How To Bowl A 200 Game
If you wish to learn how to bowl a 200 game
, then start by understanding a couple of key scoring system details. To follow the pattern by which most 200 game scores are recorded, you first must understand how bowling strikes and spares affect scoring. Next, understanding how to bowl a 200 game
entails how many spares and strikes are needed to achieve the goal of a 200 game score so you can more easily visualize yourself attaining that goal.
In the day of automatic scorers recording open bowling scores, league scores, and tournament or special event scoring, it is surprising how many bowlers, including newcomers to the game, do not understand the principles of scoring. Let's examine the keys of the global bowling scoring system, strikes and spares:
- A strike is when you knock down all ten pins on your first delivery of a given frame. A strike earns 10 points plus the sum of your next two deliveries.
- A spare is when you knock down all ten pins on two deliveries in a given frame. A spare earns 10 points plus the sum of your next one delivery.
- If you fail to knock down all ten pins using both deliveries as a maximum allocated per frame (9 pins or fewer), you have an open frame. An open frame earns only the number of pins knocked down in a given frame for the two deliveries. A "split" refers to a combination of pins left standing wider apart then the diameter of a bowling ball
. A "split" occurs on the first ball delivery of any given frame which may or may not be converted as a spare and therefore becomes an open frame.
The 10th Frame
- If you roll a strike on the first delivery of the 10th frame, you receive two more deliveries. If you roll a spare on the first two deliveries of the 10th frame, you receive one more delivery. If you leave the 10th frame open after two deliveries, the game is completed and no additional deliveries are awarded. The score for the 10th frame is the total number of pins knocked down in the 10th frame.

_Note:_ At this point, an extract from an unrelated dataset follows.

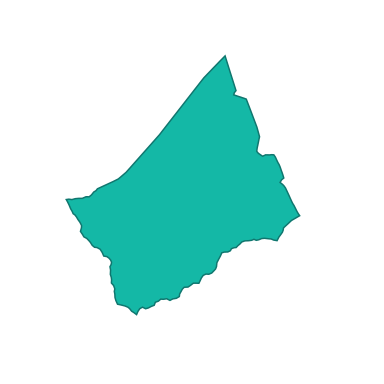 Olindina, Bahia, Brazil (orthographic projection), rotated 210°
{"feature_id": "56859067B31998944625923", "entity_name": "Olindina", "entity_type": "district", "adm_level": 2, "iso_a3": "BRA", "parent_name": "Brazil", "parent_adm1": "Bahia", "projection": "orthographic", "projection_center": [-38.373, -11.445], "detail": "fine", "context": "isolated", "style": "filled", "palette": "teal", "viewbox_px": 384, "rotation_deg": 210, "n_neighbors": 0, "source": "geoboundaries", "source_scale": "gbopen_adm2", "svg_char_len": 2298}
<svg xmlns="http://www.w3.org/2000/svg" viewBox="0 0 384 384"><g transform="rotate(210 192 192)"><path d="M297.1,122.6L295.1,121.4L292.1,119.4L288.7,116.8L286.1,115.3L284.1,113.8L281.9,113.6L279.5,112.6L276.9,111.1L273.8,109.7L270.8,107.7L269.8,105.6L268.9,102.1L265.6,100.5L263.2,99.1L259.9,99.2L256.9,98.3L254.7,97.5L251.7,95.9L248.8,95.4L246.5,96.4L242.9,96.5L239.5,94.7L236.4,92.4L233.4,93.5L230.7,93.2L228.5,92.4L226.6,91.0L225.8,88.9L225.7,86.3L223.5,83.7L221.5,79.8L219.2,77.7L217.7,75.7L216.3,72.9L213.1,71.8L210.4,69.5L209.6,67.1L207.7,64.9L205.9,62.1L203.6,59.9L200.4,57.6L197.6,58.5L195.5,59.1L193.0,59.8L189.8,60.2L187.7,59.8L184.7,58.6L182.1,58.5L178.7,58.1L179.1,61.4L178.9,64.8L177.3,67.5L173.8,67.7L171.8,69.8L170.1,72.5L168.1,75.0L168.6,78.2L166.5,80.7L165.5,83.6L163.1,84.8L160.5,86.9L156.9,87.1L155.2,89.8L152.4,92.1L150.7,95.1L151.7,97.5L151.7,99.8L151.8,103.1L151.1,105.6L147.9,107.7L146.5,110.6L145.3,113.6L143.4,114.8L140.4,116.4L140.6,119.3L140.9,122.1L140.6,125.4L138.9,127.9L136.3,129.2L134.4,131.7L133.7,134.4L133.1,137.1L133.5,139.7L135.1,143.2L135.3,147.4L135.4,150.9L135.8,154.2L134.0,156.1L131.0,158.0L129.4,160.3L129.5,162.6L127.8,164.7L126.0,166.0L125.4,168.6L124.5,170.9L123.9,173.6L121.8,176.1L118.5,178.2L116.2,180.0L114.7,182.0L112.2,182.3L110.3,184.0L108.4,186.5L106.0,188.2L102.5,189.7L99.9,190.9L97.3,191.2L94.0,192.4L94.2,196.4L93.8,199.9L93.6,202.4L94.0,204.6L94.8,206.7L91.6,217.1L86.9,225.3L89.0,226.3L91.3,227.6L94.3,229.6L96.9,231.3L99.2,232.5L101.0,233.7L103.1,235.2L106.0,237.3L108.7,239.2L111.0,240.8L113.0,242.2L115.4,243.3L117.5,243.9L120.5,244.3L120.5,247.3L119.5,250.0L121.7,252.1L123.5,253.7L125.2,255.1L126.8,256.5L128.4,257.9L130.3,259.3L132.4,260.5L135.0,262.3L137.2,263.9L139.7,265.1L141.6,264.2L143.5,262.8L146.8,261.0L148.7,258.3L151.8,258.5L153.9,258.7L156.3,259.6L157.6,262.8L158.4,265.3L159.4,268.3L160.4,271.2L161.1,273.6L168.2,280.6L183.1,292.8L191.5,299.6L204.4,297.0L205.0,299.1L204.6,301.8L222.2,317.9L231.4,326.4L233.3,319.1L235.5,310.3L238.8,296.9L239.8,290.0L248.1,230.5L248.8,225.3L258.9,176.1L262.3,166.5L265.6,161.5L275.5,147.5L275.8,145.2L277.1,142.8L277.6,139.2L278.7,136.4L281.4,134.9L283.8,131.7L287.0,129.8L289.7,127.9L292.2,125.4L295.1,124.2L297.1,122.6Z" fill="#14b8a6" stroke="#0f766e" stroke-width="1.5"/></g></svg>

- A strike followed by a spare equals 20 points in a frame. A spare followed by a strike equals 20 points in a frame. The maximum score in one frame is 30 points and is achieved by delivering three consecutive strikes.
Remember, when you arrive at the 10th frame, the score is the total number of pins knocked down. If you get a strike and a spare in the 10th frame as yet another example, you add a total of 20 points to the score recorded in the 9th frame and that will be your final game score.
A 200 game score may be accomplished by bowling only two strikes during an entire game. If a bowler gets all nine pin counts followed by converting the spares with one "double" in the first eleven frames (two consecutive strikes), then the score would be equal to or greater than 200. This is a guaranteed way of rolling a 200 plus score.
Another way of bowling a 200 score is to cover any open frame with a combination of two doubles or one "triple" (three consecutive strikes during the first eleven frames) and by getting mostly nine pin counts with the spare conversions in non-strike frames.
As a rule of thumb, for every open frame recorded, you must get a minimum of a double to cover-up the loss in scoring from the open frame.
Maintaining good pin count on the first bowling ball
delivery when not rolling a strike is also essential to attaining a 200 game score.
If too many smaller pin counts on first ball deliveries, such as 6 or 7 pins, are recorded, you may need to record an additional double if no open frames are recorded.
The old term of "Dutch 200" refers to a 200 game score where no doubles or triples (or higher strings of strikes) are recorded. The "Dutch 200" game consists of alternating spares and strikes in consecutive frames, including in the tenth and eleventh frames. The score adds up each advancing frame by exactly 20 pins per frame for the ten frames of recorded scoring yielding the 200 game score.
No games higher than 200 even score may be attained unless strikes are strung together in multiples of two or greater and based upon filling each frame with spares and good first-ball pin counts.
It certainly is a major help to understand the scoring system in bowling so you can monitor each game you bowl frame-by-frame and know precisely how many strikes and/or spares are needed to achieve the goal of a 200 game or better.